[Saved entries]
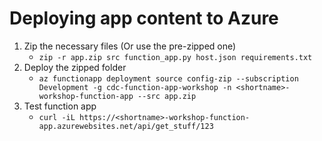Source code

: # Deploying app content to Azure

1. Zip the necessary files (Or use the pre-zipped one)
	- `zip -r app.zip src function_app.py host.json requirements.txt`
2. Deploy the zipped folder
	- `az functionapp deployment source config-zip --subscription Development -g cdc-function-app-workshop -n <shortname>-workshop-function-app --src app.zip`
3. Test function app
	- `curl -iL https://<shortname>-workshop-function-app.azurewebsites.net/api/get_stuff/123`
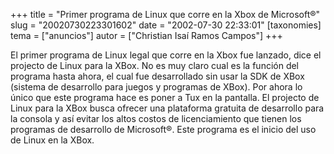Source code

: +++
title = "Primer programa de Linux que corre en la Xbox de Microsoft®"
slug = "20020730223301602"
date = "2002-07-30 22:33:01"
[taxonomies]
tema = ["anuncios"]
autor = ["Christian Isaí Ramos Campos"]
+++

El primer programa de Linux legal que corre en la Xbox fue lanzado, dice
el projecto de
<a href="" http:="" data-xbox-linux.sourceforge.net=""></a>Linux para la
XBox. No es muy claro cual es la función del programa hasta ahora, el
cual fue desarrollado sin usar la SDK de XBox (sistema de desarrollo
para juegos y programas de XBox). Por ahora lo único que este programa
hace es poner a Tux en la pantalla. El projecto de Linux para la XBox
busca ofrecer una plataforma gratuita de desarrollo para la consola y
así evitar los altos costos de licenciamiento que tienen los programas
de desarrollo de Microsoft®. Este programa es el inicio del uso de Linux
en la XBox.

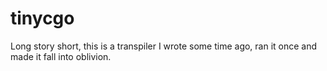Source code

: # tinycgo

Long story short, this is a transpiler I wrote some time ago, ran it once and made it fall into oblivion. 
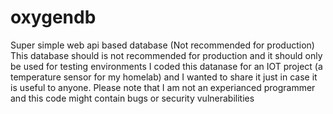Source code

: # oxygendb
Super simple web api based database (Not recommended for production)
This database should is not recommended for production and it should only be used for testing environments
I coded this datanase for an IOT project (a temperature sensor for my homelab) and I wanted to share it just in case it is useful to anyone.
Please note that I am not an experianced programmer and this code might contain bugs or security vulnerabilities
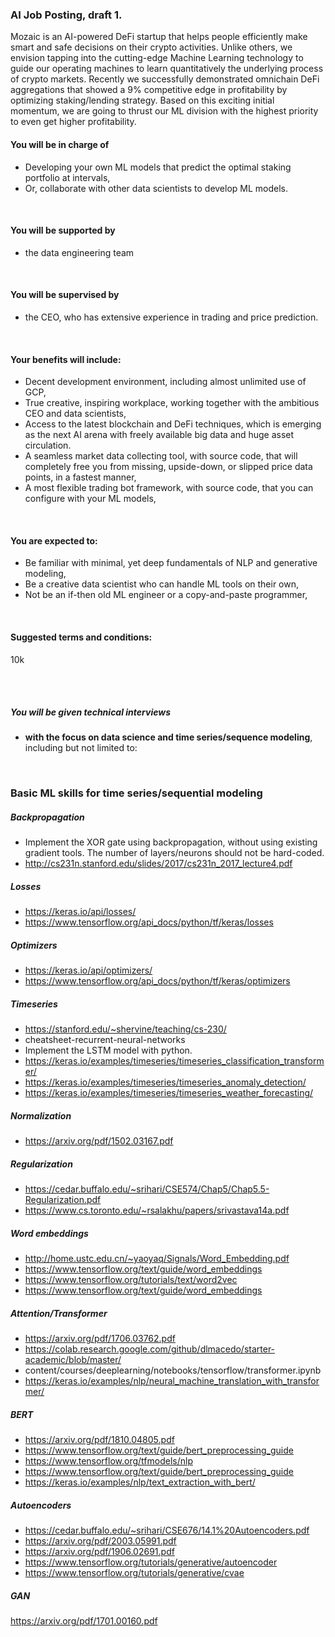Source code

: ### AI Job Posting, draft 1.

Mozaic is an AI-powered DeFi startup that helps people efficiently make smart and safe decisions on their crypto activities. Unlike others, we envision tapping into the cutting-edge Machine Learning technology to guide our operating machines to learn quantitatively the underlying process of crypto markets.
Recently we successfully demonstrated omnichain DeFi aggregations that showed a 9% competitive edge in profitability by optimizing staking/lending strategy. Based on this exciting initial momentum, we are going to thrust our ML division with the highest priority to even get higher profitability.
<br/>
#### You will be in charge of
- Developing your own ML models that predict the optimal staking portfolio at intervals,
- Or, collaborate with other data scientists to develop ML models.
<br/>

#### You will be supported by
- the data engineering team
<br/>

#### You will be supervised by
- the CEO, who has extensive experience in trading and price prediction.
<br/>

#### Your benefits will include:
- Decent development environment, including almost unlimited use of GCP,
- True creative, inspiring workplace, working together with the ambitious CEO and data scientists,
- Access to the latest blockchain and DeFi techniques, which is emerging as the next AI arena with freely available big data and huge asset circulation.
- A seamless market data collecting tool, with source code, that will completely free you from missing, upside-down, or slipped price data points, in a fastest manner,
- A most flexible trading bot framework, with source code, that you can configure with your ML models,
<br/>

#### You are expected to:
- Be familiar with minimal, yet deep fundamentals of NLP and generative modeling,
- Be a creative data scientist who can handle ML tools on their own,
- Not be an if-then old ML engineer or a copy-and-paste programmer,
<br/>

#### Suggested terms and conditions:
10k

<br/>
<br/>

##### You will be given technical interviews 
- **with the focus on data science and time series/sequence modeling**, including but not limited to:
<br/>


### Basic ML skills for time series/sequential modeling

##### Backpropagation

- Implement the XOR  gate using backpropagation, without using existing gradient tools. The number of layers/neurons should not be hard-coded.
- http://cs231n.stanford.edu/slides/2017/cs231n_2017_lecture4.pdf

##### Losses
- https://keras.io/api/losses/
- https://www.tensorflow.org/api_docs/python/tf/keras/losses

##### Optimizers
- https://keras.io/api/optimizers/
- https://www.tensorflow.org/api_docs/python/tf/keras/optimizers

##### Timeseries
- https://stanford.edu/~shervine/teaching/cs-230/
- cheatsheet-recurrent-neural-networks
- Implement the LSTM model with python.
- https://keras.io/examples/timeseries/timeseries_classification_transformer/
- https://keras.io/examples/timeseries/timeseries_anomaly_detection/
- https://keras.io/examples/timeseries/timeseries_weather_forecasting/

##### Normalization
- https://arxiv.org/pdf/1502.03167.pdf

##### Regularization
- https://cedar.buffalo.edu/~srihari/CSE574/Chap5/Chap5.5-Regularization.pdf
- https://www.cs.toronto.edu/~rsalakhu/papers/srivastava14a.pdf

##### Word embeddings
- http://home.ustc.edu.cn/~yaoyaq/Signals/Word_Embedding.pdf
- https://www.tensorflow.org/text/guide/word_embeddings
- https://www.tensorflow.org/tutorials/text/word2vec
- https://www.tensorflow.org/text/guide/word_embeddings

##### Attention/Transformer
- https://arxiv.org/pdf/1706.03762.pdf
- https://colab.research.google.com/github/dlmacedo/starter-academic/blob/master/
- content/courses/deeplearning/notebooks/tensorflow/transformer.ipynb
- https://keras.io/examples/nlp/neural_machine_translation_with_transformer/

##### BERT
- https://arxiv.org/pdf/1810.04805.pdf
- https://www.tensorflow.org/text/guide/bert_preprocessing_guide
- https://www.tensorflow.org/tfmodels/nlp
- https://www.tensorflow.org/text/guide/bert_preprocessing_guide
- https://keras.io/examples/nlp/text_extraction_with_bert/

##### Autoencoders
- https://cedar.buffalo.edu/~srihari/CSE676/14.1%20Autoencoders.pdf
- https://arxiv.org/pdf/2003.05991.pdf
- https://arxiv.org/pdf/1906.02691.pdf
- https://www.tensorflow.org/tutorials/generative/autoencoder
- https://www.tensorflow.org/tutorials/generative/cvae

##### GAN
https://arxiv.org/pdf/1701.00160.pdf


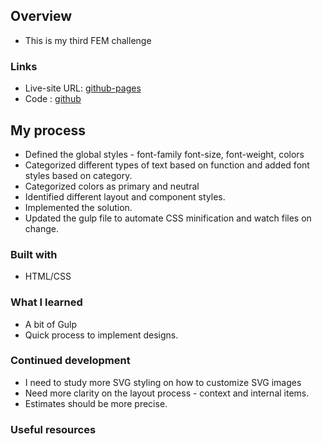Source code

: ## Overview

- This is my third FEM challenge

### Links

- Live-site URL: [github-pages](https://sivakumars.github.io/FEM-HTML-CSS-Challenges/nft-preview-card-component/)
- Code : [github](https://github.com/sivakumars/FEM-HTML-CSS-Challenges/tree/main/nft-preview-card-component)

## My process

- Defined the global styles  - font-family font-size, font-weight, colors
- Categorized different types of text based on function and added font styles based on category.
- Categorized colors as primary and neutral
- Identified different layout and component styles.
- Implemented the solution.
- Updated the gulp file to automate CSS minification and watch files on change.

### Built with

 - HTML/CSS

### What I learned

 - A bit of Gulp
 - Quick process to implement designs.

### Continued development

 - I need to study more SVG styling on how to customize SVG images
 - Need more clarity on the layout process - context and internal items.
 - Estimates should be more precise.

### Useful resources
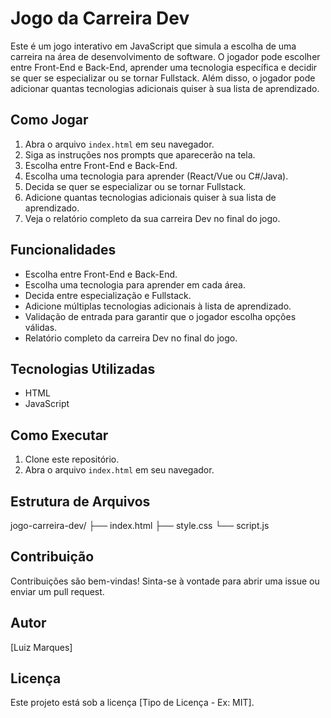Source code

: # Jogo da Carreira Dev
Este é um jogo interativo em JavaScript que simula a escolha de uma carreira na área de desenvolvimento de software. O jogador pode escolher entre Front-End e Back-End, aprender uma tecnologia específica e decidir se quer se especializar ou se tornar Fullstack. Além disso, o jogador pode adicionar quantas tecnologias adicionais quiser à sua lista de aprendizado.

## Como Jogar
1.  Abra o arquivo `index.html` em seu navegador.
2.  Siga as instruções nos prompts que aparecerão na tela.
3.  Escolha entre Front-End e Back-End.
4.  Escolha uma tecnologia para aprender (React/Vue ou C#/Java).
5.  Decida se quer se especializar ou se tornar Fullstack.
6.  Adicione quantas tecnologias adicionais quiser à sua lista de aprendizado.
7.  Veja o relatório completo da sua carreira Dev no final do jogo.

## Funcionalidades
* Escolha entre Front-End e Back-End.
* Escolha uma tecnologia para aprender em cada área.
* Decida entre especialização e Fullstack.
* Adicione múltiplas tecnologias adicionais à lista de aprendizado.
* Validação de entrada para garantir que o jogador escolha opções válidas.
* Relatório completo da carreira Dev no final do jogo.

## Tecnologias Utilizadas
* HTML
* JavaScript

## Como Executar
1.  Clone este repositório.
2.  Abra o arquivo `index.html` em seu navegador.

## Estrutura de Arquivos
jogo-carreira-dev/
├── index.html
├── style.css
└── script.js

## Contribuição
Contribuições são bem-vindas! Sinta-se à vontade para abrir uma issue ou enviar um pull request.

## Autor
\[Luiz Marques]

## Licença
Este projeto está sob a licença \[Tipo de Licença - Ex: MIT].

§ **Action item**:
Say how many lines in the entries include the word "cedar", with no text around the number.

§ **Final answer**:
2